To examine these issues, we collected an additional TEM image under non-cryo conditions (i.e., evaporative drying) that revealed possible aggregation of Luc + MNPs which could be a result of the PBS solution and/or the drying process (Additional file 1: Figure S3). Despite this observation, we can still investigate one of the primary objectives of this study—a preliminary evaluation of binding interactions between Luc + MNPs and boar spermatozoa.
After Luc + MNPs are added to boar sperm, round nanoparticle structures were observed on the surface of the sperm cells using the UV–vis-NIR microscope (see arrow heads, Fig. 4). Control experiments for QDs (Additional file 1: Figure S4) and neat spermatozoa cells (Additional file 1: Figure S5) were conducted, which reveal that the round nanoparticle structure are the MNP.
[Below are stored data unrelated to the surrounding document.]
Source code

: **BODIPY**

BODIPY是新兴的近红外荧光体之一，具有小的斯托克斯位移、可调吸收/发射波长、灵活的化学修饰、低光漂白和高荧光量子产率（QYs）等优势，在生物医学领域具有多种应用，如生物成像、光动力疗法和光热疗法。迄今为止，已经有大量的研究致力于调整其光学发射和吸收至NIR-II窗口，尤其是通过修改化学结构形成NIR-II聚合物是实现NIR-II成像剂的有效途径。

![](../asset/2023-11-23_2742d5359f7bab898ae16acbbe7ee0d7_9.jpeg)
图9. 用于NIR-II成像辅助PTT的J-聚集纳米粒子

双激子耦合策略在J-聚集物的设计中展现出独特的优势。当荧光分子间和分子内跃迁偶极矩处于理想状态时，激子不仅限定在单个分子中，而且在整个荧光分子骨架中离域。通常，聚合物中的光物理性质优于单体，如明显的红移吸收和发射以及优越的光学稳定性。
While these preliminary finding confirm that the nanoparticles interact with the cell surface (Fig. 4), the MNP density per cell, cell and MNP agglomeration, and time-dependency of the cell-MNP binding will be examined in future work.
Magnetic nanoparticles were synthesized and complexed with firefly (Photinus pyralis) luciferase enzyme to produce a multifunctional nanocomposite, Luc + MNP. Inherent bioluminescence in the presence of mammalian spermatozoa was examined, showing Luc + MNP as a promising candidate to enhance or replace some current bioimaging technologies. By utilizing FDA-approved iron oxide magnetic nanoparticles and a natural enzyme, such as firefly luciferase, this nanocomposite has potential for a lower toxicity than quantum dots, as well as the ability to magnetically manipulate cells and track them in vivo.
The results presented here demonstrate the possibility of using this luciferase-modified magnetic nanoparticle for cellular binding and imaging. Additional studies on the optimum concentrations and solution composition for cell binding and viability, cell tracking and magnetic manipulation, and time-dependence of the labeling and bioluminescence will allow for a better understanding of the parameters for implementing Luc + MNPs for assisted reproductive technologies.
Other activation mechanisms (beyond coelenterazine addition), such as ATP/Mg2+ sources, are also interesting avenues for future studies.